Kembali ke gurunya sendiri. Seorang guru bahasa, misalnya, aktivitas hariannya ya menulis: menulis esai, cerpen, novel, buku, dsb. Tulisan-tulisan ini dapat pula dimuat dalam media massa cetak, blog, media sosial, dan semacamnya. Sehingga tiap karya mudah diakses khsususnya bagi murid-murid dari ujung jari. Inilah wujud nyata dari pendidikan: mengilhami dan memberi contoh kongkrit. Bukan sekedar cuap-cuap di depan kelas.
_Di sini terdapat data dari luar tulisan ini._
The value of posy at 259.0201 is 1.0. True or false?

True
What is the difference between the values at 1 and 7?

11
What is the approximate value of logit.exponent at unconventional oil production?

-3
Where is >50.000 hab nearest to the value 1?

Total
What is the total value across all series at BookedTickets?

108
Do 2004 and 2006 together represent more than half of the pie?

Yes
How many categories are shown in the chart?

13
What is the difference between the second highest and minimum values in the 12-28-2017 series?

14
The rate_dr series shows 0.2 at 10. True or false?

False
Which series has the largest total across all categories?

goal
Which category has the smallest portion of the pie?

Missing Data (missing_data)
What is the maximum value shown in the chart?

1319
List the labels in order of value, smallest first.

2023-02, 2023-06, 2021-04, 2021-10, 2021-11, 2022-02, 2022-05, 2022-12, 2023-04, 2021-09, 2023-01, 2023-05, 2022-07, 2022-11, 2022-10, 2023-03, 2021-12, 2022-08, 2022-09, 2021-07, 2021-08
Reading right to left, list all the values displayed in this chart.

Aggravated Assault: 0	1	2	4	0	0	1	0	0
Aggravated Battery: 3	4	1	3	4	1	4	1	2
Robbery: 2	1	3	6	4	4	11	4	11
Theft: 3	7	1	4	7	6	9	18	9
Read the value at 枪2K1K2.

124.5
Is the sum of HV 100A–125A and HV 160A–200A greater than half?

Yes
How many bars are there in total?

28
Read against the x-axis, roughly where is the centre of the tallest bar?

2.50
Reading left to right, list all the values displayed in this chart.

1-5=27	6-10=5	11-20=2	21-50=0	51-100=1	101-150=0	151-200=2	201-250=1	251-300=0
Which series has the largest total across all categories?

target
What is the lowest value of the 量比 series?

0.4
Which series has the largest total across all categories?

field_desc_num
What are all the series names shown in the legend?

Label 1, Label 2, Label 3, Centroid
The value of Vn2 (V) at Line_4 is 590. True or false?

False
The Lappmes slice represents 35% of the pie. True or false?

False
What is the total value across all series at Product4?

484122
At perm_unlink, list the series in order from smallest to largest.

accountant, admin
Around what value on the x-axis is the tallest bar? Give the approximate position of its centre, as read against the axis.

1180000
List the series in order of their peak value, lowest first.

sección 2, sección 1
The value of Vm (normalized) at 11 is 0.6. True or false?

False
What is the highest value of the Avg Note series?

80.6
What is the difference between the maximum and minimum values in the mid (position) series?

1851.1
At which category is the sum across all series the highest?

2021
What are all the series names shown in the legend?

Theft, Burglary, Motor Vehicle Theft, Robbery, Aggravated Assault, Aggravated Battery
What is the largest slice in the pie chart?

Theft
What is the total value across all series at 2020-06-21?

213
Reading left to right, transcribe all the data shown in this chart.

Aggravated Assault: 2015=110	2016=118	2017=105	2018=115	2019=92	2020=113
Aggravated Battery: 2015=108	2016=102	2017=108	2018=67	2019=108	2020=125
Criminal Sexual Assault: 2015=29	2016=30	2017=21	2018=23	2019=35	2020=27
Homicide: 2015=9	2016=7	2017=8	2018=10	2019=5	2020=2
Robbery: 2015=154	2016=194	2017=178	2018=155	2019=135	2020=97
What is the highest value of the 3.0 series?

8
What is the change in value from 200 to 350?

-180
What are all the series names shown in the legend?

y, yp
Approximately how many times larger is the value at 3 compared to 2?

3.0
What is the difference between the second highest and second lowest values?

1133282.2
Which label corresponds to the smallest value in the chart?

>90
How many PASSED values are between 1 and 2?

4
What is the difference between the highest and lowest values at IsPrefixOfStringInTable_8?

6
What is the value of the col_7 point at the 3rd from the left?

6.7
Sebenarnya bukan guru bahasa saja yang wajib menulis. Setiap guru dan dosen wajib menulis. Meneliti, mengajar, dan menulis adalah pekerjaan inti seorang guru dan dosen. Selama ini cenderung pekerjaan guru dan dosen dimaknai mengajar di muka kelas saja.
Guru sekolah dasar s/d sekolah menengah atas setidaknya meneliti problem sederhana di lingkungan sekolah dan lingkungan sosialnya. Hasil penelitisan demikian ditulis dan dimuat dalam jurnal, majalah dinding, blog, media sosial, media massa cetak, dsb. Bahan penelitian ini yang berguna untuk pengayaan mutu pengajaran di muka kelas.
Saat siswa mau menginjak ke perguruan tinggi para siswa sekolah lanjutan atas tadi sudah terbiasa melakukan penelitian dan mencipta berdasarkan aplikasi ilmu yang didapatnya di sekolah dari hasil membaca dan belajar di muka kelas. Tidak ada kegamangan lagi. Sehingga saat sudah duduk di bangku kuliah tinggal pendalaman dari kebiasaan meneliti dan membuat temuan (ciptaan).
Pendidikan doktoral khusus untuk membangun teori baru atau membongkar kelemahan teori-teori lama untuk kemudian diperbarui, yang diwujudkan dalam penciptaan yang kongkrit dari teori itu, sesuai bidang ilmu masing-masing khususnya ilmu terapan. Sementara pada ilmu murni lebih ke penciptaan teori baru dalam bentuk karya tulis.
Dengan demikian pendidikan diarahkan pada kekaryaan, pada hal kongkrit, disamping hal abstrak. Bukan sekedar cuap-cuap bertahun-tahun di depan kelas---apa tidak bosan? Bukan hanya omong kosong. Setiap keluaran sekolah formal adalah ahli-ahli astronomi, ahli fisika, ahli matematika, ahli ekonomi, dst yang bisa melakukan kerja teoritis dan praktik lapangan sekaligus untuk memecahkan problem riil masyarakatnya. Siap pakai luar dalam!
Kelambanan dalam sekolah formal saat ini sudah waktunya dibongkar habis. Tidak masuk dalam logika umum saat ini, yakni logika serba cepat sesuai abad komunikasi, seorang ahli astronomi harus sekolah sampai 21 tahun. Dengan teknik baru yang serba cepat dan tersistematis, orang bisa jadi ahli astronomi dalam waktu tak sampai 10 tahun.
Ilmu-ilmu pasti lebih diarahkan untuk melahirkan pencipta-pencipta yang mendobrak setiap problem masyarakat sesuai zamannnya. Jika tesis ini tersalurkan dengan baik, tidak perlu ada orang-orang kreatif yang keluar dari sekolah formal karena tak betah dengan kelambanan sekolah formal.
Seorang Bill Gates mencipta kreasi besar Microsoft justru setelah berhenti dari pendidikan formal; demikian juga dengan Mark Zuckerberg dengan masterpice media sosial Facebook; pun Albert Einstein dan Thomas Alfa Edison juga menemukan maha karya dalam keilmuannya justru setelah berkutat dengan problem-problem riil di lingkungannya.
Uraian di atas bukan berarti menutup pintu bagi para ahli yang mampu mencapai taraf kecakapan teoritis dan praktis secara otodidak. Seorang ahli hasil kerja mandiri bisa saja diterima sebagai pengajar jika mampu mencapai taraf yang sama dengan para pengajar jebolan sekolah formal. Kepada mereka ini dapat disematkan gelar akademik kehormatan seperti doktor honoris causa.